[Work required]:
In the data below, reproduce everything from the line containing "catalogue / barcode: US 3772700" down to the line containing "collector number: 1299", both lines included, exactly as they appear, and output nothing else.

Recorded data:
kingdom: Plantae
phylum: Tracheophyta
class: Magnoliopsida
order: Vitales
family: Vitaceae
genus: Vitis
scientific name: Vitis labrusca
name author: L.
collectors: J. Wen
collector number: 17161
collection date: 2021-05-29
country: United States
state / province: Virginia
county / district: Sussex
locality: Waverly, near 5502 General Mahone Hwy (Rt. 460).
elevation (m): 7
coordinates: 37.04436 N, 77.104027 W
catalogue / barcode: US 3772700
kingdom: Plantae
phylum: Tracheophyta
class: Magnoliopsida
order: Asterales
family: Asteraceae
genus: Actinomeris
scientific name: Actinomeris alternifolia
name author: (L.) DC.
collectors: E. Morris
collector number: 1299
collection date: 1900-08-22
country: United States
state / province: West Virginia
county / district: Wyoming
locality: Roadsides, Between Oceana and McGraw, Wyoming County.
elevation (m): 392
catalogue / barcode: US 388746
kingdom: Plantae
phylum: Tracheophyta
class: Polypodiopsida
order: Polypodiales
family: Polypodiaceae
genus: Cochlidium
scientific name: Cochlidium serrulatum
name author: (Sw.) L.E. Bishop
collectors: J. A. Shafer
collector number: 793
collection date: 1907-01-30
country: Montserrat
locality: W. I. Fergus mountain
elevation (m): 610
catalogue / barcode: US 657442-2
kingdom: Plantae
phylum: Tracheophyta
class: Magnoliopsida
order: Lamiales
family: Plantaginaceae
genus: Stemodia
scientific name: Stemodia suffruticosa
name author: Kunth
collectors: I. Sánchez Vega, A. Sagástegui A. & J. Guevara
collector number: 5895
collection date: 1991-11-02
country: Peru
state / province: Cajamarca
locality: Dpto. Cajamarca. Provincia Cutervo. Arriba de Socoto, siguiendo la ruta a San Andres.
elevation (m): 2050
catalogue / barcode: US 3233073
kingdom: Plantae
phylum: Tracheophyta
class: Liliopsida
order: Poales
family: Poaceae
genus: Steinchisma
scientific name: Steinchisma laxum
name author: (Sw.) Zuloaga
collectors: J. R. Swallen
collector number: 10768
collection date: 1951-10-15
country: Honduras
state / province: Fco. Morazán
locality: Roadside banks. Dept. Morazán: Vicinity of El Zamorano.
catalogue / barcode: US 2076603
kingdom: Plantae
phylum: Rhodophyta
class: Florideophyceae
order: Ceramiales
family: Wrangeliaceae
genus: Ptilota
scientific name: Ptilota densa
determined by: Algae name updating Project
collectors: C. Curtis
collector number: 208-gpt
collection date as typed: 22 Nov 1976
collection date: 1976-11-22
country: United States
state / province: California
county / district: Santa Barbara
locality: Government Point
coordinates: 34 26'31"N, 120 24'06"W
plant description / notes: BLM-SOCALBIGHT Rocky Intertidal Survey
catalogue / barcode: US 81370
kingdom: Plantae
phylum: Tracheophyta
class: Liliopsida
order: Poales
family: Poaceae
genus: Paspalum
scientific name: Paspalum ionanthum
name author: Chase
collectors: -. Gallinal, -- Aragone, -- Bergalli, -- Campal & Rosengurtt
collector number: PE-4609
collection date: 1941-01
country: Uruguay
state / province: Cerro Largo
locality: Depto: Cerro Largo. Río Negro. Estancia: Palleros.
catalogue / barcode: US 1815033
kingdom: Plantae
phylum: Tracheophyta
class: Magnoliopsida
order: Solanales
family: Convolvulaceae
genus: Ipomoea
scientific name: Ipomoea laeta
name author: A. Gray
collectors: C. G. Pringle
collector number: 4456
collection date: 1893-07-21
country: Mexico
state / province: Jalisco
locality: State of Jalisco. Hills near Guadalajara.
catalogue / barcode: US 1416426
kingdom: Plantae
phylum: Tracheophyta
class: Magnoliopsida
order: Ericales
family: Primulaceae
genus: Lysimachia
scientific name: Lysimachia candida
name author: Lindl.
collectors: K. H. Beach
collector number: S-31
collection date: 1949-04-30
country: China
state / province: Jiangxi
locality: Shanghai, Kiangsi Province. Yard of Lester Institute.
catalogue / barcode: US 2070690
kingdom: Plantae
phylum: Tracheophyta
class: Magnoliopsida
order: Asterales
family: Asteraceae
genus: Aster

[Worked answer]:
catalogue / barcode: US 3772700
kingdom: Plantae
phylum: Tracheophyta
class: Magnoliopsida
order: Asterales
family: Asteraceae
genus: Actinomeris
scientific name: Actinomeris alternifolia
name author: (L.) DC.
collectors: E. Morris
collector number: 1299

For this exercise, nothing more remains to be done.